# The most expensive dog beds I've ever purchased...



## Indigo Bully Connection (Dec 21, 2006)

I live in a mobile home for now.

Well, last summer I started having air conditioner problems and called my dad out...he said some of my ducting came loose and he jerry rigged it until he could come back out...well we've had the A/C off until this week...we turned it on and there was absolutley no airflow...I broke down and called an official A/C man to come out... 

Here's the verdict... The damn dogs desided that the air ducts were wonderful cool dog beds and tore them all to shizzit trying to fluff their beds. one hole was the size of a basket ball!

Before the A/C guy came out I spoke with doug about getting our ducts cleaned since we were dusting twice a week and we had black/grey dust... hell, that was just what little suction my a/c had inhaling all of the freaking DIRT under our house! So, there's no need for any cleaning since we had to get all new! 

$600 dollars later, we have fresh dog beds! lmao...i've went really ******* and chicken wired the bottom of both of our porches to avoid having to buy new ducts again!


----------



## Roxy_Nie (Oct 10, 2008)

OMG......

Sorry that happened to you but you must admit it is pretty funny....lol


----------



## BedlamBully (Jun 6, 2008)

I had a dog eat the skirting off my mobile home lol.

Dern dogs, its a good thing we love them so much.


----------



## Cain714 (Nov 9, 2008)

that sucks, but it could have been worse. You could of needed a new a.c. unit or something crazy like that. Thanks for sharing.


----------



## Indigo Bully Connection (Dec 21, 2006)

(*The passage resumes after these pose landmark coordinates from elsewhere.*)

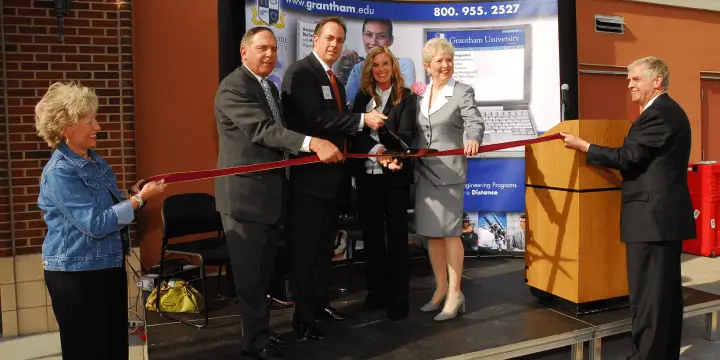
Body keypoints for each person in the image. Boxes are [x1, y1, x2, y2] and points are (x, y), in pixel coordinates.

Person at [214, 26, 343, 359]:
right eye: (261, 48)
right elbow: (262, 130)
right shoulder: (233, 87)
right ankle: (253, 344)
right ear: (244, 52)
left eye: (273, 49)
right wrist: (312, 143)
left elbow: (281, 131)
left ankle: (262, 334)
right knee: (250, 280)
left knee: (263, 274)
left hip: (270, 198)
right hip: (245, 201)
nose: (269, 54)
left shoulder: (269, 86)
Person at [560, 56, 696, 360]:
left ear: (657, 80)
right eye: (628, 80)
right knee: (664, 298)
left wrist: (586, 147)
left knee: (649, 300)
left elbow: (629, 156)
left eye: (635, 79)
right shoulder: (663, 112)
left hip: (652, 220)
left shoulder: (659, 114)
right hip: (659, 220)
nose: (629, 85)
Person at [35, 81, 167, 360]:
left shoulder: (97, 162)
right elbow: (95, 224)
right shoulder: (59, 172)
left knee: (112, 348)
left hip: (106, 268)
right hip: (76, 277)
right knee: (87, 350)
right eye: (89, 121)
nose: (98, 127)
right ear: (66, 128)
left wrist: (131, 195)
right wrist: (138, 200)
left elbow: (107, 209)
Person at [280, 16, 390, 340]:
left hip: (333, 184)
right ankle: (302, 320)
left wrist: (376, 151)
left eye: (340, 40)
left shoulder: (338, 82)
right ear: (315, 39)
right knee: (305, 253)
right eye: (329, 38)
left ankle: (319, 305)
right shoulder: (300, 73)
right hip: (308, 184)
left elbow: (342, 130)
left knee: (325, 250)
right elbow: (316, 118)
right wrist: (360, 120)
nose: (334, 45)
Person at [414, 37, 484, 322]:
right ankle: (441, 288)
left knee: (450, 233)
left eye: (449, 60)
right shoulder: (420, 95)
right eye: (439, 61)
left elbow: (474, 120)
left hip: (450, 173)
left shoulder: (463, 91)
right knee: (432, 234)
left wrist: (473, 138)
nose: (445, 65)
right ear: (428, 66)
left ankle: (456, 292)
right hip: (424, 174)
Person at [348, 46, 417, 320]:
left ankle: (399, 299)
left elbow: (406, 134)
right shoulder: (361, 98)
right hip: (367, 179)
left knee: (397, 239)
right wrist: (376, 152)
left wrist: (380, 133)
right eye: (375, 64)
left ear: (393, 66)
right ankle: (376, 293)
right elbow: (355, 135)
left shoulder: (407, 97)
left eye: (385, 63)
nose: (381, 69)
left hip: (395, 177)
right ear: (369, 69)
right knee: (372, 238)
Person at [333, 18, 416, 106]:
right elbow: (347, 105)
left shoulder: (404, 64)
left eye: (381, 36)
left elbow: (405, 101)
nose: (373, 42)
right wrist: (337, 67)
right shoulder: (358, 68)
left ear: (391, 40)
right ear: (362, 36)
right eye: (368, 35)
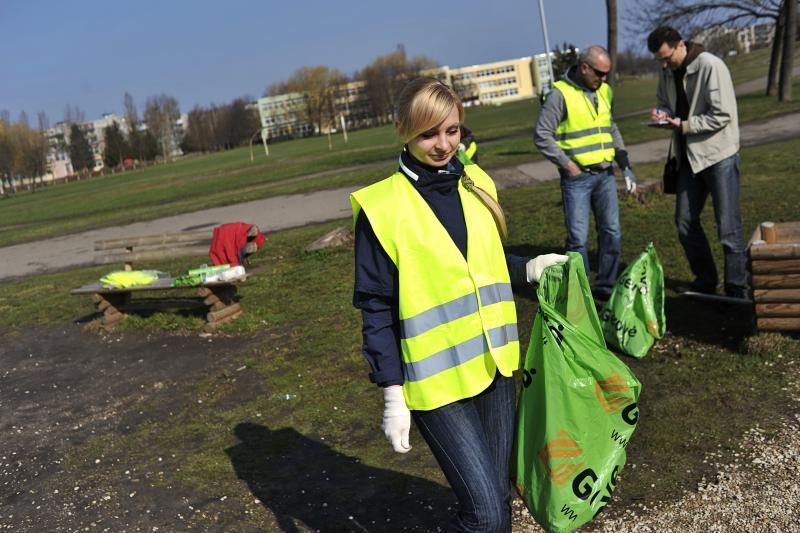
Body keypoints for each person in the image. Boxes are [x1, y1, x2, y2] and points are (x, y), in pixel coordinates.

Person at [351, 77, 567, 532]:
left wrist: (527, 268)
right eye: (429, 133)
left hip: (493, 367)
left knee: (499, 505)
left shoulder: (476, 183)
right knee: (486, 516)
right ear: (403, 130)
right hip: (436, 385)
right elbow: (375, 307)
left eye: (451, 131)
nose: (443, 144)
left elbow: (480, 264)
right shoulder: (382, 209)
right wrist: (392, 395)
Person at [647, 26, 747, 298]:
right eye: (659, 60)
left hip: (719, 155)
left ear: (680, 45)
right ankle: (705, 279)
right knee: (684, 222)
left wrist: (683, 124)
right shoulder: (666, 71)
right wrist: (662, 115)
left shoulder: (711, 66)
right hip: (688, 156)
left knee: (728, 226)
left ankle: (737, 287)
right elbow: (664, 101)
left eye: (667, 57)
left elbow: (722, 114)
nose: (664, 64)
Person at [533, 45, 638, 301]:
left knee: (611, 231)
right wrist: (567, 165)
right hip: (577, 179)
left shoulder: (605, 91)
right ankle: (578, 289)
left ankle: (605, 285)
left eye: (607, 74)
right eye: (600, 74)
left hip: (605, 175)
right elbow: (541, 134)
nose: (604, 79)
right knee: (578, 238)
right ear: (584, 68)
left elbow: (610, 127)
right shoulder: (560, 94)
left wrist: (624, 162)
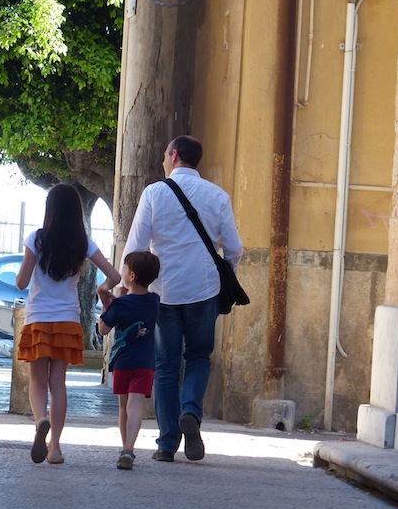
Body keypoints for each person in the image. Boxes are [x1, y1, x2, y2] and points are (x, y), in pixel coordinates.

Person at [118, 135, 243, 462]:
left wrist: (125, 285)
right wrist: (223, 269)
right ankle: (191, 412)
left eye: (164, 154)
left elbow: (136, 245)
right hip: (204, 290)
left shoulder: (154, 193)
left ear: (173, 156)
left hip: (163, 291)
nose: (163, 160)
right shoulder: (218, 196)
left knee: (165, 365)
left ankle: (167, 443)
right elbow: (235, 248)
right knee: (199, 357)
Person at [15, 183, 121, 465]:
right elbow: (115, 275)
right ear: (76, 212)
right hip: (67, 320)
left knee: (37, 381)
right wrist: (103, 290)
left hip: (38, 318)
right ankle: (56, 448)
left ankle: (40, 421)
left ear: (50, 210)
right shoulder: (82, 243)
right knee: (57, 383)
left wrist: (27, 268)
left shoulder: (36, 239)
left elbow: (22, 282)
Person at [97, 251, 161, 470]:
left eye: (124, 269)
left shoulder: (121, 305)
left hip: (123, 362)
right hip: (145, 364)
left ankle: (126, 447)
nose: (122, 272)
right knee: (136, 406)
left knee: (123, 407)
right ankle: (129, 449)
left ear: (131, 276)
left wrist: (107, 306)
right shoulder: (154, 301)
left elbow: (103, 329)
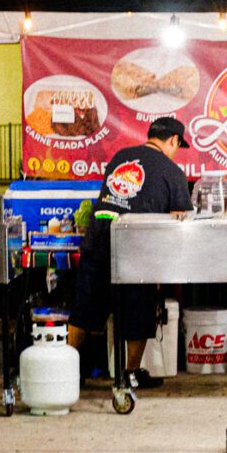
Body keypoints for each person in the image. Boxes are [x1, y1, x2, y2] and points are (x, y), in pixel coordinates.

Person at [72, 116, 195, 388]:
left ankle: (66, 371)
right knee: (138, 315)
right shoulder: (172, 171)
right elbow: (179, 219)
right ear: (173, 140)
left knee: (85, 310)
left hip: (98, 239)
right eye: (177, 144)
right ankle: (129, 374)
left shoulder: (120, 157)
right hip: (137, 249)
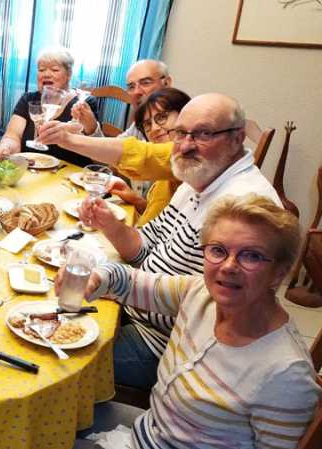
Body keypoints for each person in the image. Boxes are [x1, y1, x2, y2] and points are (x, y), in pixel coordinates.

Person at [46, 93, 282, 391]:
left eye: (204, 134)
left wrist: (113, 282)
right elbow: (144, 248)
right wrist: (110, 224)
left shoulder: (244, 207)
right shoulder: (199, 179)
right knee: (39, 307)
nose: (184, 146)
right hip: (133, 312)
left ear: (237, 139)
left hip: (167, 347)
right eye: (181, 133)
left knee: (49, 361)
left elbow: (208, 307)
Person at [67, 194, 321, 449]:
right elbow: (130, 281)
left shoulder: (286, 376)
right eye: (218, 250)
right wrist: (96, 278)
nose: (229, 266)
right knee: (39, 418)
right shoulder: (201, 293)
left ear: (280, 272)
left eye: (251, 256)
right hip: (146, 433)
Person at [0, 47, 102, 167]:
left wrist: (88, 127)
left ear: (69, 74)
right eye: (41, 70)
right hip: (31, 170)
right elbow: (13, 136)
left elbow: (95, 149)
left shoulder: (83, 103)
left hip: (69, 174)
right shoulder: (28, 99)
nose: (46, 74)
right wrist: (6, 147)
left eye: (54, 70)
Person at [105, 87, 190, 224]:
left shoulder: (186, 156)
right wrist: (136, 200)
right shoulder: (162, 176)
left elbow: (133, 152)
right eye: (148, 124)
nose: (155, 129)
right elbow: (159, 218)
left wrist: (68, 139)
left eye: (162, 117)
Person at [119, 59, 173, 139]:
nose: (136, 92)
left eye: (145, 83)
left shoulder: (183, 123)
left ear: (166, 83)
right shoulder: (141, 120)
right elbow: (117, 144)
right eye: (131, 87)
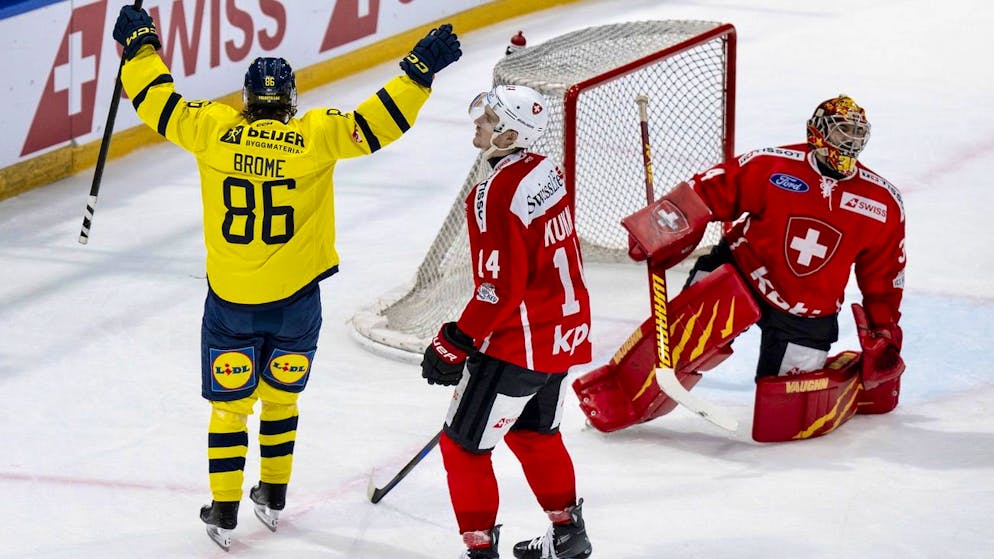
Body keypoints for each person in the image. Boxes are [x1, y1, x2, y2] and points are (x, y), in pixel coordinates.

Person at [111, 5, 461, 550]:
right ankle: (272, 494)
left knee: (230, 408)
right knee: (281, 401)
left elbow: (155, 100)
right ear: (290, 100)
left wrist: (139, 47)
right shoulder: (315, 137)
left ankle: (224, 506)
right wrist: (417, 73)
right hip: (297, 304)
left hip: (231, 302)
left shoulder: (211, 131)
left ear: (247, 100)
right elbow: (377, 123)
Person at [420, 85, 594, 559]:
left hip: (519, 343)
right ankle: (567, 533)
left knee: (462, 450)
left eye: (490, 119)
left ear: (512, 133)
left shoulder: (493, 194)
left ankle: (479, 551)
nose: (478, 123)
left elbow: (498, 289)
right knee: (534, 434)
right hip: (562, 331)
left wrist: (454, 341)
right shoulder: (546, 171)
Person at [677, 94, 906, 427]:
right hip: (739, 275)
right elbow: (709, 191)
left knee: (785, 421)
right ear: (817, 132)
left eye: (857, 134)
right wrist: (670, 219)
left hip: (807, 311)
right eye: (842, 132)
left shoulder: (883, 203)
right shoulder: (770, 165)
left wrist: (884, 330)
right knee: (676, 345)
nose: (850, 142)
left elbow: (886, 276)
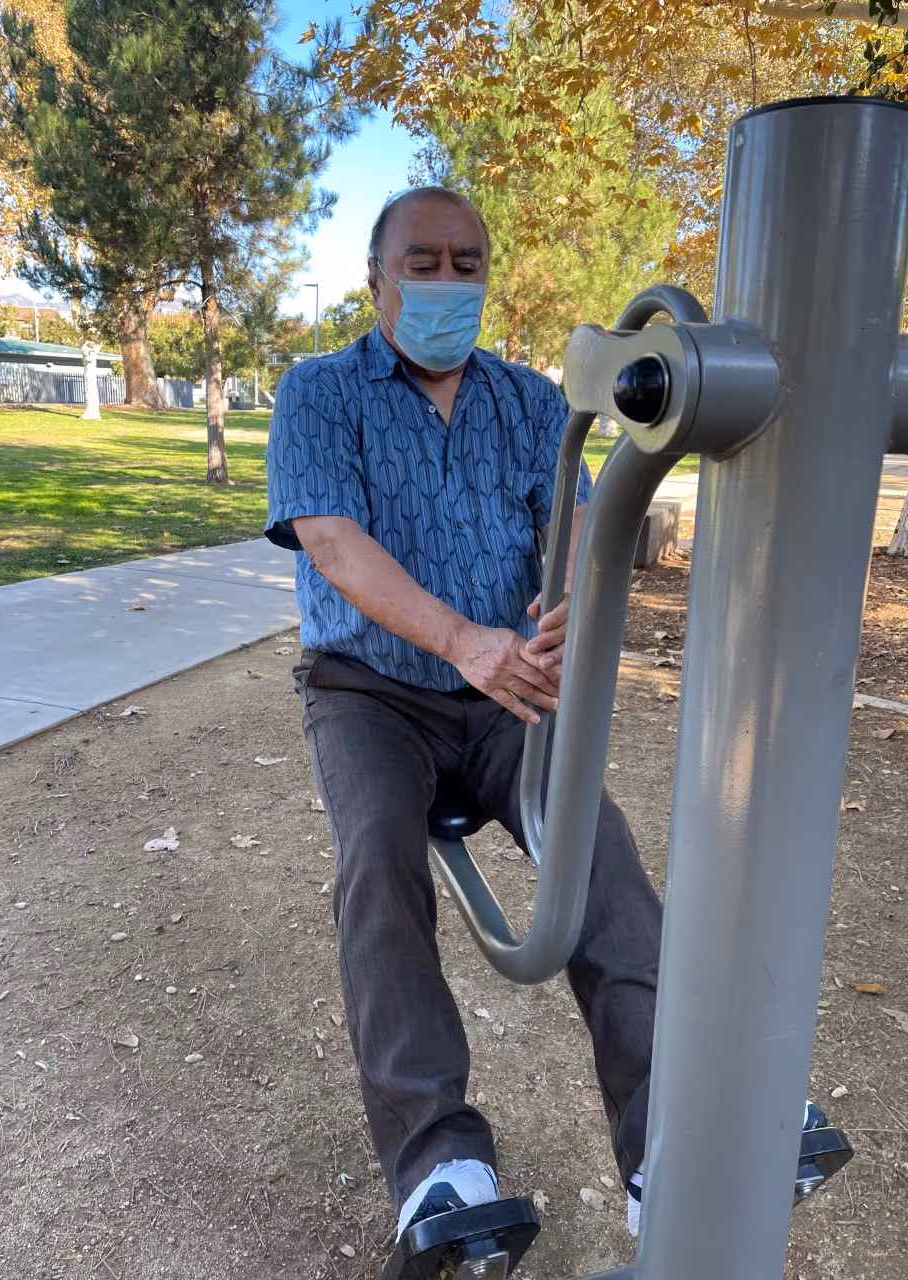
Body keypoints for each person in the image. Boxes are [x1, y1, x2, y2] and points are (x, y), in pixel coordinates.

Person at [265, 186, 825, 1244]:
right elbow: (332, 543)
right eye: (420, 262)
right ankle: (441, 1166)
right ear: (374, 278)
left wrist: (564, 609)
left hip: (502, 684)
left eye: (465, 261)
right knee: (377, 855)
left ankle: (674, 1140)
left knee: (594, 848)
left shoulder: (527, 402)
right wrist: (464, 640)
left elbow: (573, 520)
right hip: (368, 689)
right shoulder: (318, 392)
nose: (445, 281)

amen! It could have been worse! I'm just glad I got some of my paychecks in last week...otherwise we'd still be breathing dirt! Yeah, I can laugh now that it's fixed!!!!


----------



## FloorCandy (Feb 19, 2009)

WOW! I have the same kind of fear. Lady acts like the AC unit is some sort of lookout post, I worry she will break it by climbing on the wires and stuff (theyre all covered in some kind of foam so I know she wont get hurt) As soon as the weather is nice I plan to do the same thing you did, except chicken wire costs money, I have old broken fencing I'm planning to zip tie back to life lol.


----------



## MY MIKADO (Apr 7, 2006)

That is so funny Shana I'm sorry that happened to you but in a way that is just funny.


----------



## American_Pit13 (Apr 23, 2007)

My dog ran thru the plastic bottom of my Mobil lol. I think the dogs need to get jobs and start paying rent and deposits lol..


----------



## Indigo Bully Connection (Dec 21, 2006)

I agree... maybe breeders and rescuers need to give US deposits lmao! It is funny now that it's over with... I could've taken all three of those suckers out back and choked em, or made them eat alittle dirt when the A/C guys told me it was like an Icebox UNDER my house! lol


----------



## dan'sgrizz (Oct 22, 2008)

Oh man did they get into any of the pink or yellow fiberglass insulation... I HATE THAT STUFF. makes me itch jsut thinking about it.... if they did wash them with cool water and only rub in 1 direction that will pull the fiberglass 1 way out .... works good.


----------